I wrote a blog this week. I’m not talking about this one that you’re reading right now. I’m talking about the other blog that I wrote. The one that didn’t make sense.

It was a brilliant blog, but it wasn’t what I wanted to say. Right now, you are meant to be reading about how to write excellent copy for your website that nails your brand voice. But you’re not because the blog that I wrote didn’t make sense to anyone other than me.

And that is a problem that we all have. We think of a subject that we’d like to write about and we go off and do the writing. We don’t often stop to think if anyone wants to read it (or get anyone to read it before we publish it) and then it doesn’t make sense to anyone.

So no one reads it.


And when you look back in a few months and think: “What on earth was I wittering on about?” You’ll be glad no one read did it and chalk it down to a waste of time. At best.

At worst you’ll think that no one read your blog because when you re-read it, you thought it was rubbish, that you not very good at writing, and you’ll never write a blog again. Which sucks. Because you are good at writing and you should write more.

But just check that they make sense to people.

This survey came out this week. There’s lots of interesting information in there about blog writing. A few things stood out to me, including the bit about getting someone to edit your work. Having another person read through your blog and doing a sense check on it.

We all have moments when we think “am I even making sense?” You just don’t want those moments to be on your website when you are talking to your customer. You need those moments to really make sense and resonate.

Else you will confuse your customer, and they’ll click away to another site that does make sense.


1. Have one clear point – a blog that starts as one thing and then goes off in 15 different directions has no clear point to it. Your reader will get confused and give up reading it. Decide on what the one thing is that you want your reader to get out of your blog. This blog, for example, I want you to read it and go away thinking ‘yes, I now know how to make my blogs less rambling and focused.’

2. Structure it well – before you start writing the words, create a structure for them. A beginning, middle, and end usually help.

3. Think about what you want people to do as a result of your blog. Do you want to give them a task to do, read something else on your site like putting your brand into words or signing up to your mailing list

4. Research – Make sure what you are writing about is what people want to read about. Have a look online and see what else is out there. What folks are talking about.

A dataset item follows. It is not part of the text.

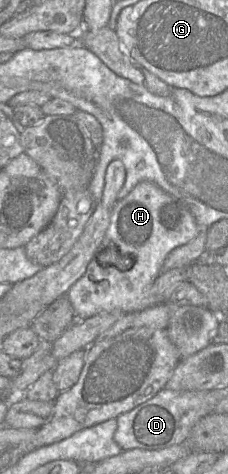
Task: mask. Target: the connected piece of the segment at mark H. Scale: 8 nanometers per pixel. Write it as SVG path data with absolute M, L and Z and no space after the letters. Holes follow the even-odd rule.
M149 181L138 183L125 198L118 200L114 205L110 224L100 246L88 264L84 275L71 286L66 294L76 318L84 320L105 312L129 314L156 305L156 297L151 294L151 288L161 273L165 258L175 248L192 241L201 229L206 228L199 228L191 212L158 185ZM111 245L117 249L117 263L124 267L130 266L130 269L120 270L117 266L103 266L99 263L99 255Z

5. Review – the easiest way to do this is to get someone to read your blog. A trusted friend, another business owner. Get them to check it makes sense. Some people even pay for people to sit on a video call and read the blog. Then they can judge their response from their facial expressions.

6. Edit – if you can afford to hire a copy-editor, then you should. I do this for lots of clients. And I even maintain their brand voice. But not everyone can afford a copy editor. In that case, go and have a brew, maybe even sleep on it, and then come back and read your blog out loud before you press publish.

It was doing that last point which stopped me publishing a blog that started out as one thing and finished as something completely different. It was confusing for me and I wrote the thing.